About this task - Copy out the lines of the listing below from the line containing "Note the pressure on the blood-pressure" up to and including the line containing "Reads: rpm 3000", without changing them.

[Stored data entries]
========================================

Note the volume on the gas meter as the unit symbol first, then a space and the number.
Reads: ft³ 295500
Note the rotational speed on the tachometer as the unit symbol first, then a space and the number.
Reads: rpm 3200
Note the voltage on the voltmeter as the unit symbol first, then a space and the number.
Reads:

========================================

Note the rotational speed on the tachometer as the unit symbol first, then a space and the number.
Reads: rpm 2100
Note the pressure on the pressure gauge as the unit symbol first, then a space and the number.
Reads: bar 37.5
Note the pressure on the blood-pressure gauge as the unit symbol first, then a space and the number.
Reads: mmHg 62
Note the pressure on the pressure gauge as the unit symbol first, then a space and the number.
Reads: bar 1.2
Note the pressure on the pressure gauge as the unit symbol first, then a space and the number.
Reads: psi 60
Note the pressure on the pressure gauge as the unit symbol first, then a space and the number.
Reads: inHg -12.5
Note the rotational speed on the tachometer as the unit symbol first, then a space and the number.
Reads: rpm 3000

========================================

Exercise solution -
Note the pressure on the blood-pressure gauge as the unit symbol first, then a space and the number.
Reads: mmHg 62
Note the pressure on the pressure gauge as the unit symbol first, then a space and the number.
Reads: bar 1.2
Note the pressure on the pressure gauge as the unit symbol first, then a space and the number.
Reads: psi 60
Note the pressure on the pressure gauge as the unit symbol first, then a space and the number.
Reads: inHg -12.5
Note the rotational speed on the tachometer as the unit symbol first, then a space and the number.
Reads: rpm 3000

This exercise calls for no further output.